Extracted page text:
========================
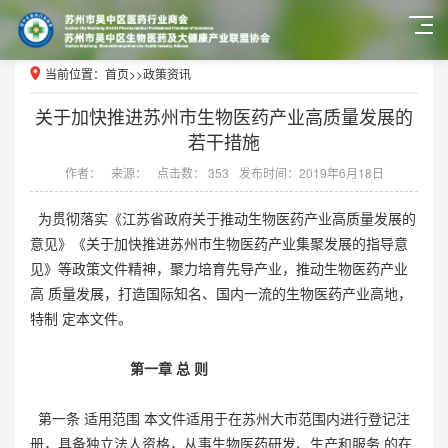
当前位置：
首页
>>
政策资讯
关于加快推进苏州市生物医药产业高质量发展的
若干措施
作者：
来源：
点击数： 353
发布时间：2019年6月18日
为贯彻落实《江苏省政府关于推动生物医药产业高质量发展的
意见》《关于加快推进苏州市生物医药产业集聚发展的指导意
见》等政策文件精神，聚力培育先导产业，推动生物医药产业
高 质量发展，打造国际知名、国内一流的生物医药产业高地，
特制 定本文件。
第一章 总 则
第一条 适用范围 本文件适用于在苏州大市范围内进行登记注
册，具备独立法人资格，从事生物医药研发、生产和服务 的在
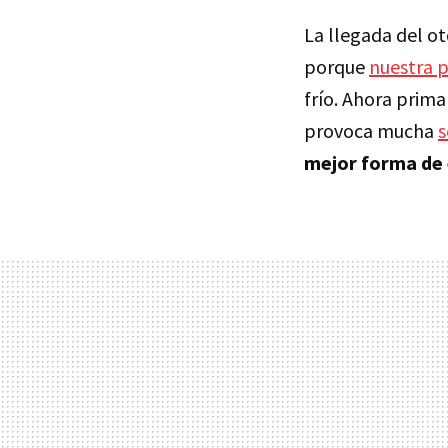
La llegada del ot
porque
nuestra p
frío. Ahora prim
provoca mucha
s
mejor forma de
========================
■ **Exercise aim**:
Reproduce every line of text in the listing above word for word. Leave out the picture markers.

■ **Answer to this task**:
当前位置：
首页
>>
政策资讯
关于加快推进苏州市生物医药产业高质量发展的
若干措施
作者：
来源：
点击数： 353
发布时间：2019年6月18日
为贯彻落实《江苏省政府关于推动生物医药产业高质量发展的
意见》《关于加快推进苏州市生物医药产业集聚发展的指导意
见》等政策文件精神，聚力培育先导产业，推动生物医药产业
高 质量发展，打造国际知名、国内一流的生物医药产业高地，
特制 定本文件。
第一章 总 则
第一条 适用范围 本文件适用于在苏州大市范围内进行登记注
册，具备独立法人资格，从事生物医药研发、生产和服务 的在
La llegada del ot
porque
nuestra p
frío. Ahora prim
provoca mucha
s
mejor forma de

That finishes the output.